Every gene in the human genome exists in a variety of mutations, and some encode protein variants that cause cells to malfunction, resulting in illness. Yet which mutations are associated with disease is largely unknown. Can deep learning identify them?

What’s new: Jonathan Frazer, Pascal Notin, Mafalda Dias, and colleagues at Harvard Medical School and University of Oxford introduced Evolutionary Model of Variant Effect (EVE), a neural network that learned to classify disease-causing protein variants — and thus dangerous mutations — without labeled data.

Key insight: Mutations that encode disease-causing proteins tend to be rare because individuals who carry them are less likely to survive to reproductive age. Thus the prevalence of a given mutation indicates its potential role in illness. Among a collection of variants on a particular protein — a protein family — each variant is produced by a distinct mutation of a particular gene. Clustering uncommon and common variants within the family can sort the mutations likely to be associated with disease.

How it works: A variational autoencoder (VAE) learns to reproduce an input sequence by maximizing the likelihood that output tokens match the corresponding input tokens. In this case, the sequence is a chain of amino acids that make up a protein in a database of 250 million proteins. The authors trained a separate VAE for each protein family. Given one variant in a protein family, it learned to compute the likelihood of each amino acid in the sequence. This enabled the authors to derive the likelihood of the entire sequence.

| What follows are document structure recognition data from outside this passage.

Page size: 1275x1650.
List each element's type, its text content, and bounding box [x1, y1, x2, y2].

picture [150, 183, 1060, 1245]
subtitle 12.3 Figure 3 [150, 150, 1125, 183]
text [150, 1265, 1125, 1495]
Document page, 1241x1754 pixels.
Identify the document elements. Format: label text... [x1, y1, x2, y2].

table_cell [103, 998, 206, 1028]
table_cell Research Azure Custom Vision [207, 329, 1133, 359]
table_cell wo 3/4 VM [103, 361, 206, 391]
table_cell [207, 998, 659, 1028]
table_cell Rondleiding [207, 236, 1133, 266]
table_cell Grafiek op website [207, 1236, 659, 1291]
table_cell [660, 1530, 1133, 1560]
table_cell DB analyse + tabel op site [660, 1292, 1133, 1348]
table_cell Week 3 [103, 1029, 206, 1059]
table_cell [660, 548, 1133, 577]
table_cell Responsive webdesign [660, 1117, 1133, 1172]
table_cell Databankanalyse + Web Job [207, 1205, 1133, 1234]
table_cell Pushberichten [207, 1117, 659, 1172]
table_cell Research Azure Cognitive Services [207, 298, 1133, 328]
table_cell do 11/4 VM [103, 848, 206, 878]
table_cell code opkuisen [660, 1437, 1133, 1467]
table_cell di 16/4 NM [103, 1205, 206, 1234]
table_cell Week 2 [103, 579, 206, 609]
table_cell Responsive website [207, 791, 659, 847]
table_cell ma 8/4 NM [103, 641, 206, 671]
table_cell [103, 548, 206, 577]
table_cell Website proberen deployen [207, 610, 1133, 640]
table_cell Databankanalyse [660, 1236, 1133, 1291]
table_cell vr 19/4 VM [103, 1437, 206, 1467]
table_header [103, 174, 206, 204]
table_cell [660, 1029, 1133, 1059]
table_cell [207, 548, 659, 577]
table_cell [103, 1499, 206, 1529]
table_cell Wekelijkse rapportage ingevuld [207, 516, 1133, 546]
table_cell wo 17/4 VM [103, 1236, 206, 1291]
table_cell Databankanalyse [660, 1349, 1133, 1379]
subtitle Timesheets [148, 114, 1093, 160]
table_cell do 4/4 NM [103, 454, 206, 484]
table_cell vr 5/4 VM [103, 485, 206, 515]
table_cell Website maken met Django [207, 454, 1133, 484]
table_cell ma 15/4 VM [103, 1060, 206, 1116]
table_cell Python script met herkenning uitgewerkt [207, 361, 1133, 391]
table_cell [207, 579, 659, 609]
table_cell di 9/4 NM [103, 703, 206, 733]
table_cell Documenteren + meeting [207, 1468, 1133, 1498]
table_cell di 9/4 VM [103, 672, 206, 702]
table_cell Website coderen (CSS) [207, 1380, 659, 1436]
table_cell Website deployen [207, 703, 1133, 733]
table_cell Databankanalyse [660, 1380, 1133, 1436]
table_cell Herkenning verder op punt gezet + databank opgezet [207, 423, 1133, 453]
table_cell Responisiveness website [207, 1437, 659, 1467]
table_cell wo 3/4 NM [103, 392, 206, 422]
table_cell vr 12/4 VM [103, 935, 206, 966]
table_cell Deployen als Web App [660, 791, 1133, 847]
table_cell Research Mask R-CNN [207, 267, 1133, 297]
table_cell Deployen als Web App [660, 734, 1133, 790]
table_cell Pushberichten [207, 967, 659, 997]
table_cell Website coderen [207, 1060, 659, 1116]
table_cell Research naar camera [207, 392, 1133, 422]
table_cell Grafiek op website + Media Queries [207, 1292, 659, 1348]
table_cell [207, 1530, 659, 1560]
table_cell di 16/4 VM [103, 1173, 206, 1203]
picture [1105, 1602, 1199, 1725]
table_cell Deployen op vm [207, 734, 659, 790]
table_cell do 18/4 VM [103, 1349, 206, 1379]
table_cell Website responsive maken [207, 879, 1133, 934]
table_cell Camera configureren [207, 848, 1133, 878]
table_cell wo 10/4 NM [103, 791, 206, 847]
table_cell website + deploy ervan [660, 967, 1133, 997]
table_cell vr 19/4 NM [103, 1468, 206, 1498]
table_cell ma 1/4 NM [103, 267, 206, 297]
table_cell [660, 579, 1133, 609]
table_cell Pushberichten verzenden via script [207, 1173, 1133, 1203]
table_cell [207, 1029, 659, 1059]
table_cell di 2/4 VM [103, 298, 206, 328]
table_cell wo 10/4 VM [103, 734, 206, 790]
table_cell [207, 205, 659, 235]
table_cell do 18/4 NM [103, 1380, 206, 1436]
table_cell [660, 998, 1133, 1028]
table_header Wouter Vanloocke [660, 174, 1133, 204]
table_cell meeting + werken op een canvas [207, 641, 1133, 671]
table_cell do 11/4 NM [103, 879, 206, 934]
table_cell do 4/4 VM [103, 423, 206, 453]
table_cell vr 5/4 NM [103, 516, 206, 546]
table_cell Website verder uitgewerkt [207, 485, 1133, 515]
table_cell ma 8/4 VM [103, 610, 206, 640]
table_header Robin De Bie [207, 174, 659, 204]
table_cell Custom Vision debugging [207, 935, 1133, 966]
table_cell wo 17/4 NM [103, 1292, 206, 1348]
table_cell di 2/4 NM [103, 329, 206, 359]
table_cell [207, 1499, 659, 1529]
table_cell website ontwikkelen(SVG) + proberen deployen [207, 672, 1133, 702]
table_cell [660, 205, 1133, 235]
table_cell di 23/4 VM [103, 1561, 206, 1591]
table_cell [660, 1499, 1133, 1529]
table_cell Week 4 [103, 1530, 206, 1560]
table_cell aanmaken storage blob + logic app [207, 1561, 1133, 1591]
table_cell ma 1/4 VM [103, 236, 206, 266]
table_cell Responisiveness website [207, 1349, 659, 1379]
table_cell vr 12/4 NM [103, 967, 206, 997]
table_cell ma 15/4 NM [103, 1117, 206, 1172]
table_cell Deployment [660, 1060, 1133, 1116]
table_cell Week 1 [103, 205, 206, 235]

  • Within each protein family, the authors computed the likelihood of each variant. The authors assigned a rareness score to each variant based on the difference in likelihood between the variant and the most common version.
  • The authors fitted a Gaussian mixture model, which learns a number of Gaussian distributions to assign data points to clusters, to the rareness scores for all variants in a family. They generated two clusters: one each for rare and common variants.
  • They classified variants from the common cluster as benign and the variants from the uncommon cluster as disease-causing. They classified the 25 percent of variants that were most in-between clusters as uncertain.
  • Having classified a protein, they applied the same classification to the gene that encoded it.

Results: The authors compared EVE’s classifications to those of 23 supervised and unsupervised models built to perform the same task. They checked the models’ classifications for 3,219 genes for which labels are known. EVE achieved 0.92 AUC, or average area under the curve, while other methods achieved between 0.7 AUC and 0.9 AUC (higher is better). The authors also compared EVE’s output with lab tests that measure, for example, how cells that contain mutations respond to certain chemicals. EVE scored as well as or better than those tests on the five gene families in which labels are known with highest confidence. For example, for the gene known as TP53, EVE achieved 0.99 AUC while the lab test achieved 0.95 AUC.

Why it matters: Unsupervised clustering can substitute for labels when we have a belief about what caused certain clusters to emerge; for instance, that natural selection reduces the likelihood of disease-causing protein variants. This approach may open doors to analyze other large datasets in which labels are unavailable.

We're thinking: Clustering unlabeled data and examining the clusters for insights is a tried-and-true technique. By employing VAEs to assess likelihoods, this work extends basic clustering to a wider array of problems.